An account of this in the 1760s tells how a flat cart drawn by two horses was piled high with rushes, while around the side, made up with flowers, was the legend "God Bless Peter Legh". In charge of the rush cart were the Norbury morris men. They, with a crowd of adults and children dressed as Biblical and folk lore characters, assembled on Fidlers Green opposite to the Red Lion.
After parading around the green, they wended their way to the chapel. Here the rushes were strewn on the seats and floor, while the walls were decorated with the flowers. This was followed by a thanksgiving service, after which the morris men and other characters danced, performed their plays and formed tableaux in the chapel yard.

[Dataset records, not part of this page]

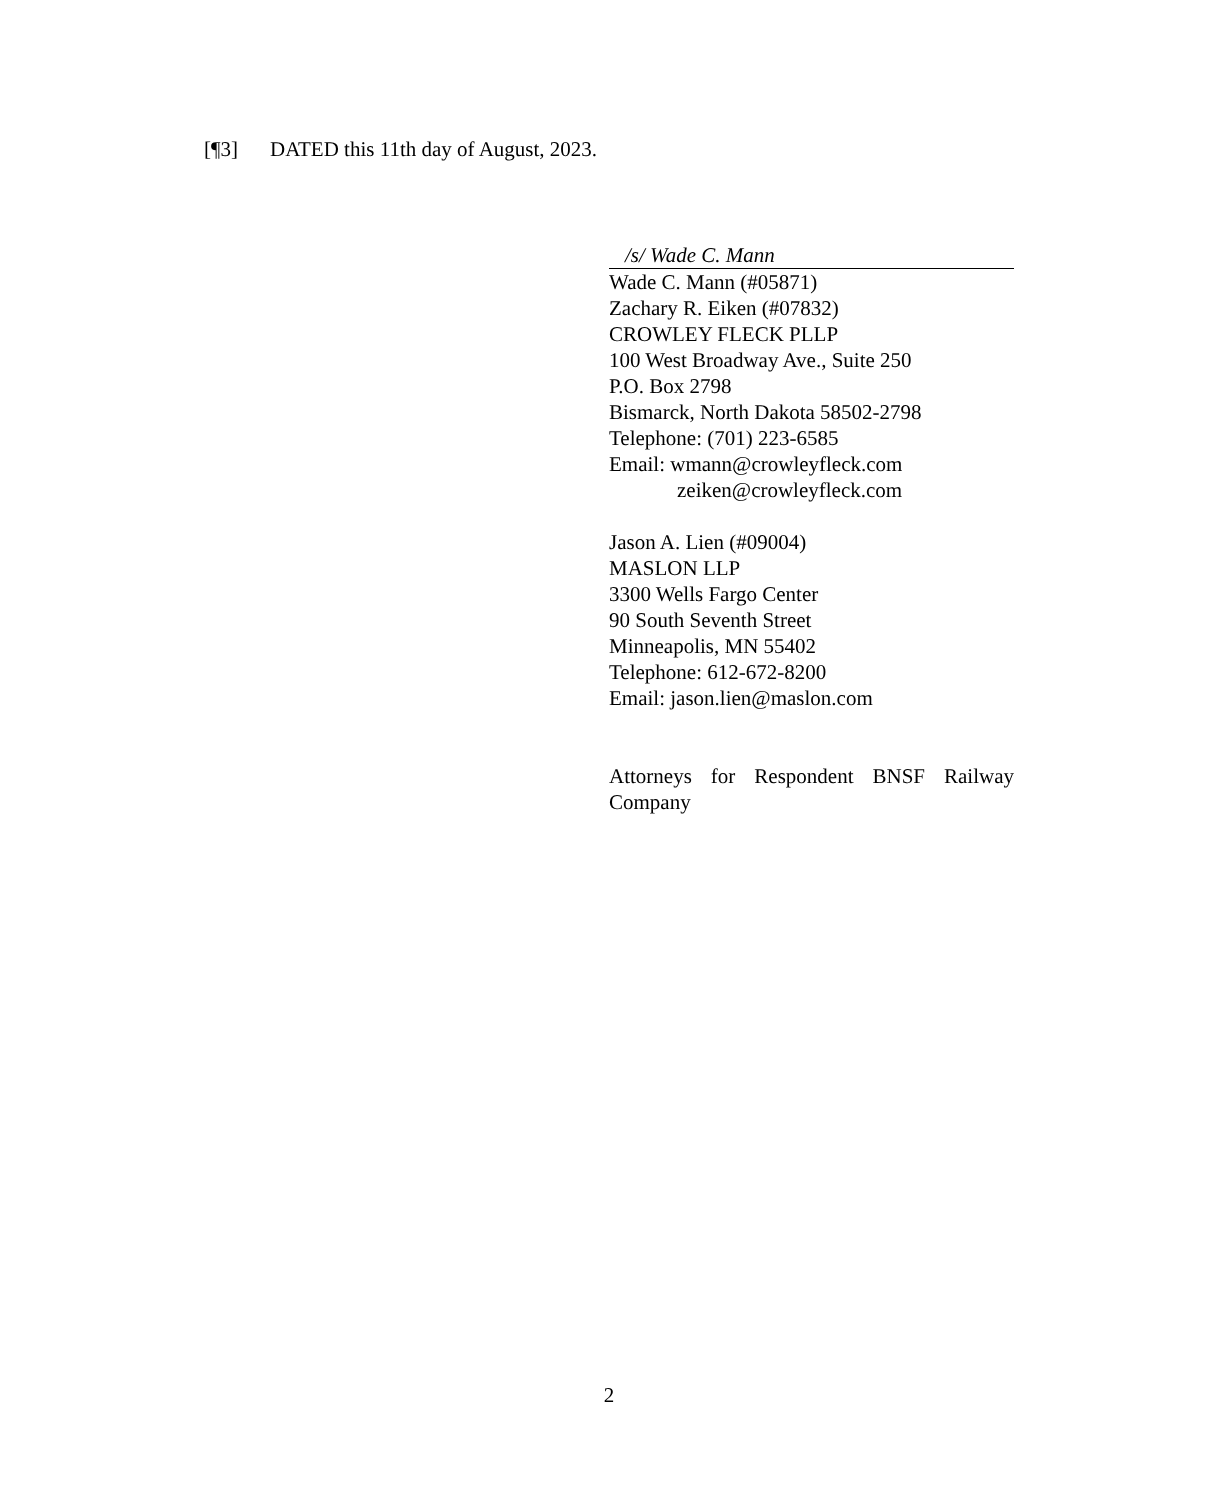[¶3] DATED this 11th day of August, 2023.
/s/ Wade C. Mann
Wade C. Mann (#05871)
Zachary R. Eiken (#07832)
CROWLEY FLECK PLLP
100 West Broadway Ave., Suite 250
P.O. Box 2798
Bismarck, North Dakota 58502-2798
Telephone: (701) 223-6585
Email: wmann@crowleyfleck.com
zeiken@crowleyfleck.com
Jason A. Lien (#09004)
MASLON LLP
3300 Wells Fargo Center
90 South Seventh Street
Minneapolis, MN 55402
Telephone: 612-672-8200
Email: jason.lien@maslon.com
Attorneys for Respondent BNSF Railway Company
2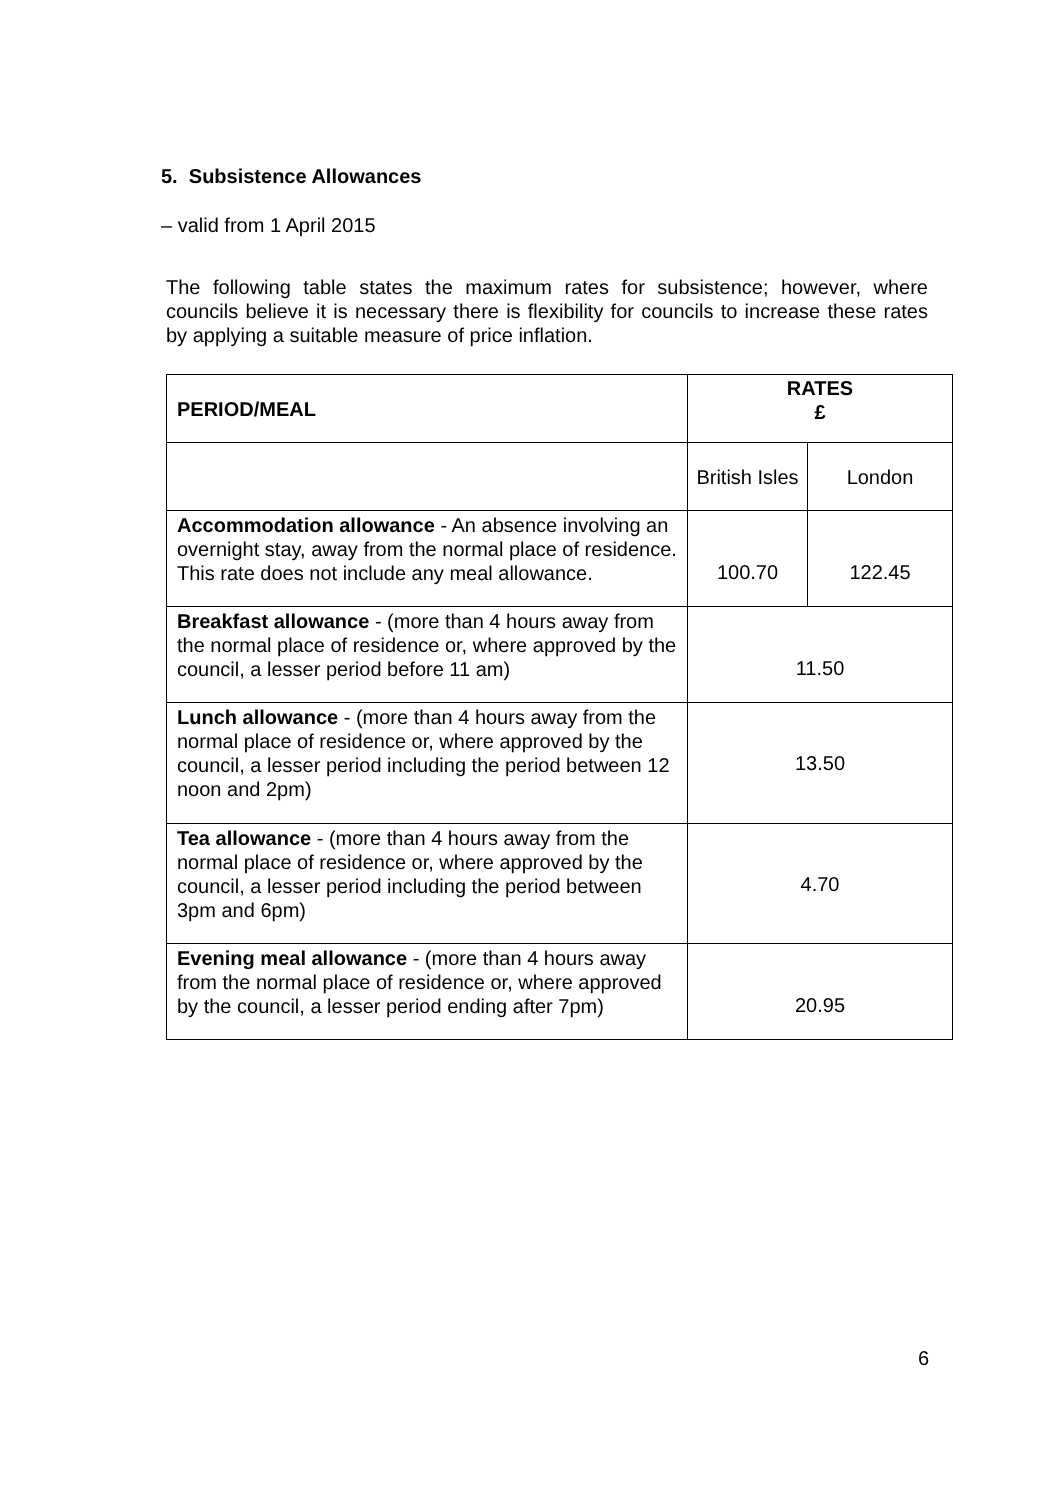5. Subsistence Allowances
– valid from 1 April 2015
The following table states the maximum rates for subsistence; however, where councils believe it is necessary there is flexibility for councils to increase these rates by applying a suitable measure of price inflation.
| PERIOD/MEAL | RATES £ | |
| --- | --- | --- |
| | British Isles | London |
| Accommodation allowance - An absence involving an overnight stay, away from the normal place of residence. This rate does not include any meal allowance. | 100.70 | 122.45 |
| Breakfast allowance - (more than 4 hours away from the normal place of residence or, where approved by the council, a lesser period before 11 am) | 11.50 | |
| Lunch allowance - (more than 4 hours away from the normal place of residence or, where approved by the council, a lesser period including the period between 12 noon and 2pm) | 13.50 | |
| Tea allowance - (more than 4 hours away from the normal place of residence or, where approved by the council, a lesser period including the period between 3pm and 6pm) | 4.70 | |
| Evening meal allowance - (more than 4 hours away from the normal place of residence or, where approved by the council, a lesser period ending after 7pm) | 20.95 | |
6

In 1759 a charity school was built at what is now the junction of Argyle and Grundy Streets. Mr Legh of Lyme clothed and educated six deserving children from Norbury for a year, whilst a Mr Howerd did the same for six children from Bosden.
Thirty years later the Charity had ceased to exist because of local prejudice. We are told that the charity children had been harshly treated by the villagers and the blue smocks provided by the ladies of Lyme marked them out as objects of ridicule. However, while the scholars attended, the Norbury curate was responsible for their spiritual welfare.
(5) Queen Ann's Bounty: The name given to an Act of Parliament in 1704. Queen Ann requested that the tithe money she received as "head of the church" should be used to augment the incomes of the impoverished clergy.